Ease of Use – Excellent
The program is easy to use. During lesson 2, when my students did not use the video as the teacher, I spent about an hour total helping them. This includes time teaching and editing. This would typically be spread over a two-week period. My kids spent another 2 hours working on the lesson without me. If you divide this up evenly over 10 days, a child would need to spend about 18 minutes per day. Totally doable.
The teacher’s manual makes it very easy to find the information you need. There is ample guidance to help you become more confident in your editing and feedback skills while encouraging your child to grow in their writing skills.
My Favorite Part of the WriteShop Program is the Self-Editing
Editing is such an important and essential part of the writing process but many writing programs expect the student to turn a first draft to the parent/teacher and leave the job of editing in their hands. Every professional writer self edits before anyone else sees their work. I love that WriteShop teaches students how to edit their work. They get a very clear checklist to use for this step each lesson. This helps them find their mistakes and improve their writing before it even gets to mom.
I have never seen such clean drafts turned into me, even when I have told my kids to edit before they give it to me. So I would say the program is very effective at teaching this skill.
Adding in Interest
It can be difficult to get students excited about writing. Like many other skills they have to practice bits and pieces before they are able to bring their skills to their own creative projects. However, they need both interest and practice for learning to truly stick. This is why I am telling my older kids to use this curriculum as a reference material. When they are writing a novel, or a Dungeons and Dragons story, there are many lessons in WriteShop they can apply to little bits of their own projects.
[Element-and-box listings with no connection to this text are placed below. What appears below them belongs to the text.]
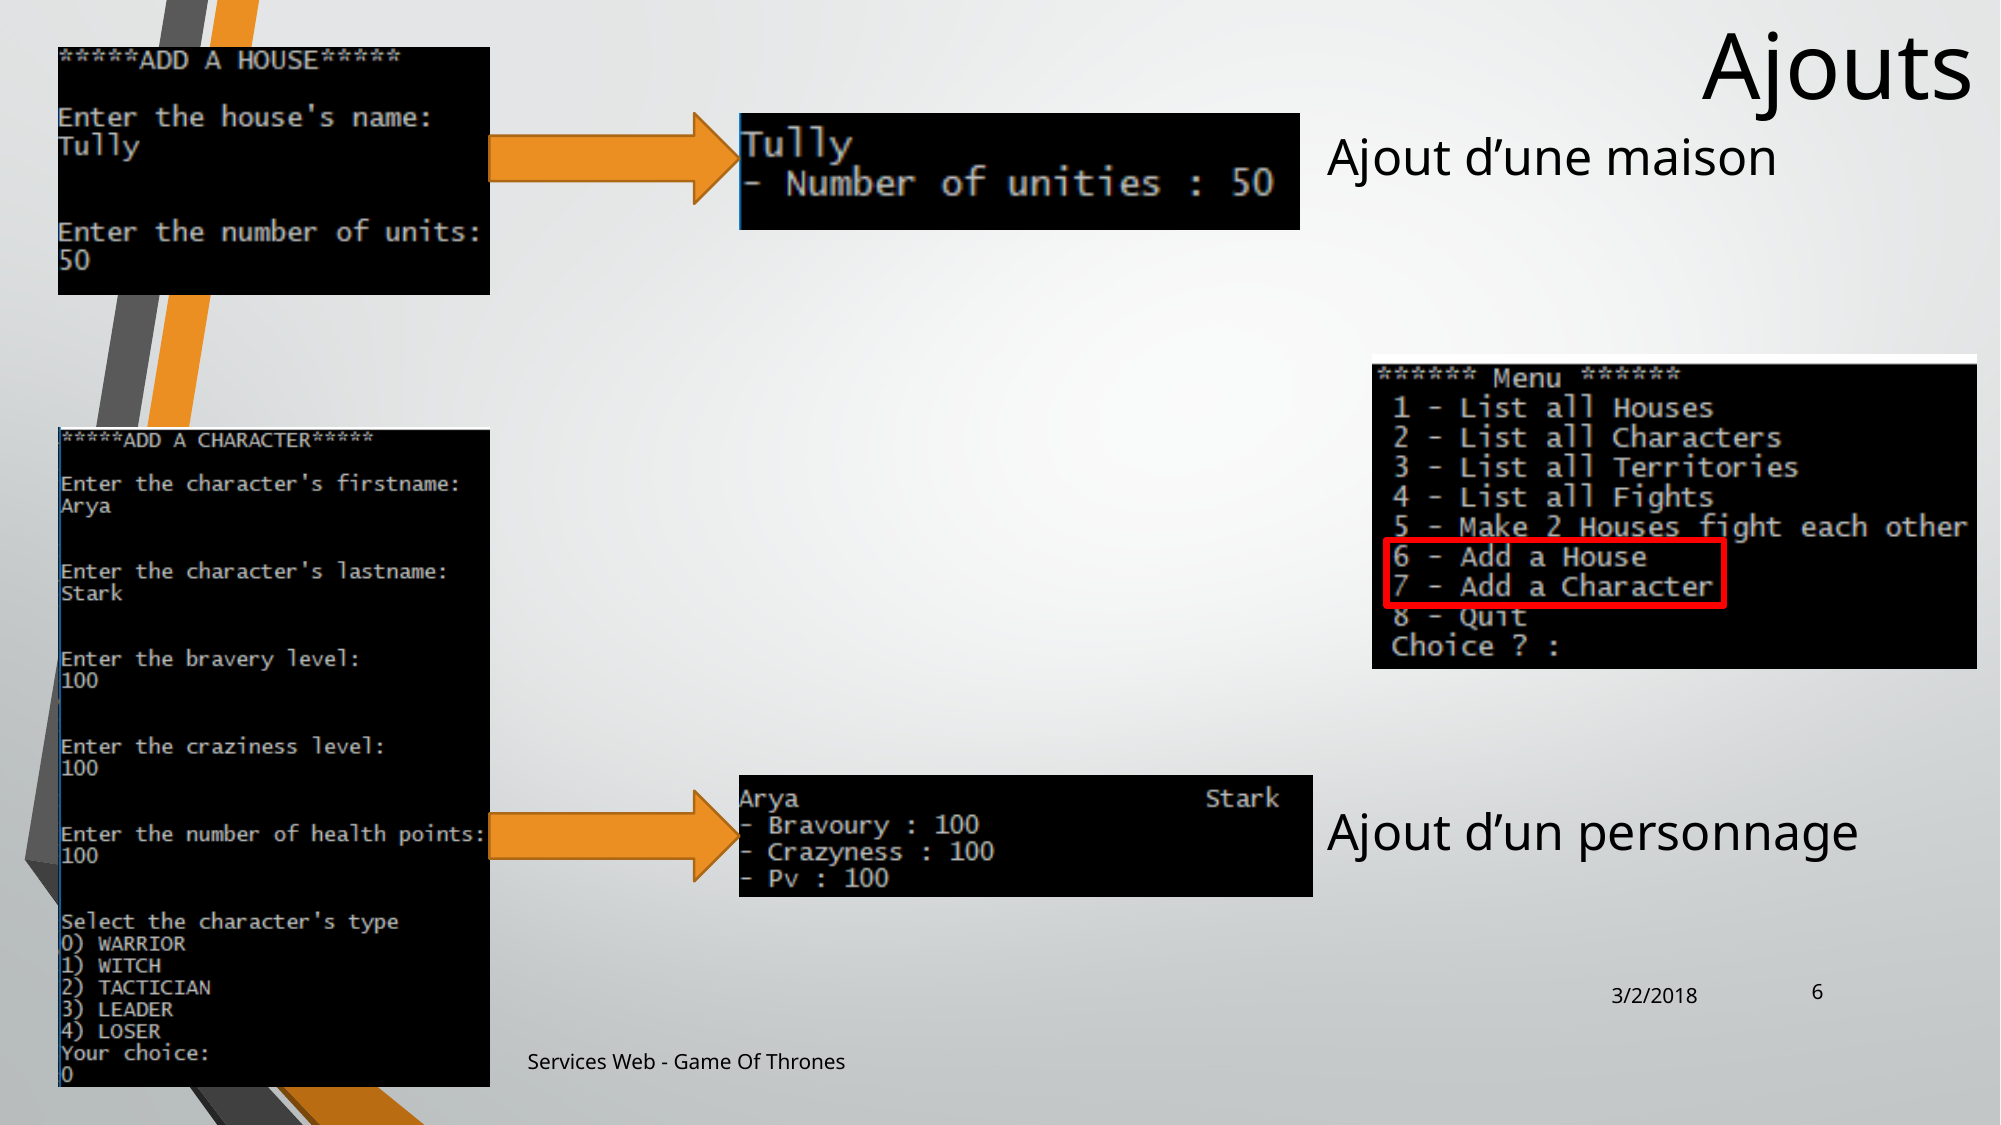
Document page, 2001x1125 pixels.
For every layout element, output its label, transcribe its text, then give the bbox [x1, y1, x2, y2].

text_box ‹#› [1796, 962, 1887, 1023]
text_box [489, 790, 740, 882]
text_box [489, 113, 740, 204]
text_box Ajouts [1644, 0, 2000, 127]
text_box 3/2/2018 [1596, 965, 1785, 1025]
text_box Ajout d’une maison [1312, 117, 1818, 194]
picture [1372, 354, 1977, 669]
text_box Services Web - Game Of Thrones [512, 1030, 1675, 1091]
text_box Ajout d’un personnage [1312, 793, 1977, 869]
picture [58, 427, 490, 1087]
picture [58, 47, 490, 296]
picture [739, 775, 1313, 897]
picture [739, 113, 1300, 230]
When kids see how their own awkward words, which they already love can be transformed for the better, they get excited.
I would not suggest this approach if your kids lack basic practice in these skills, although you can still supplement with this approach. The program incrementally builds on skills from previous lessons so if your students are new to writing lessons you won’t want to skip ahead. Rather, work through the lessons as presented and encourage your kids to explore topics they are interested as they write.
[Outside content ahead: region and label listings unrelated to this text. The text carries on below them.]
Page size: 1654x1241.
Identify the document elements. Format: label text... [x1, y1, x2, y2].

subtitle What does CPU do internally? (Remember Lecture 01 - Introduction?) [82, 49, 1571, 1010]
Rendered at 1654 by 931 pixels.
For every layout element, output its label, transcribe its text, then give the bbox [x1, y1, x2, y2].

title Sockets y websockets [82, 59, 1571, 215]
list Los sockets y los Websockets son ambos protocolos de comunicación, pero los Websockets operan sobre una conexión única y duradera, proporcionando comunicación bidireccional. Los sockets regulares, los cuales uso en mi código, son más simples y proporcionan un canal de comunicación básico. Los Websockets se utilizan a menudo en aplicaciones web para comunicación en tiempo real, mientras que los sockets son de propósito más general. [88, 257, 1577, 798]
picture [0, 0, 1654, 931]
I think the main strength of WriteShop is that it takes a topic that is complex and presents it in a clear, incremental way. It does not ask too much of either the student or the teacher, it is realistic to spend the time needed to complete each lesson and the program as a whole. It is also covers all the basics students need to master to become good writers. You don’t need to buy a new writing curriculum every year during middle school and high school. With WriteShop I & II the basics are covered.
WriteShop is thorough, but it is also concise.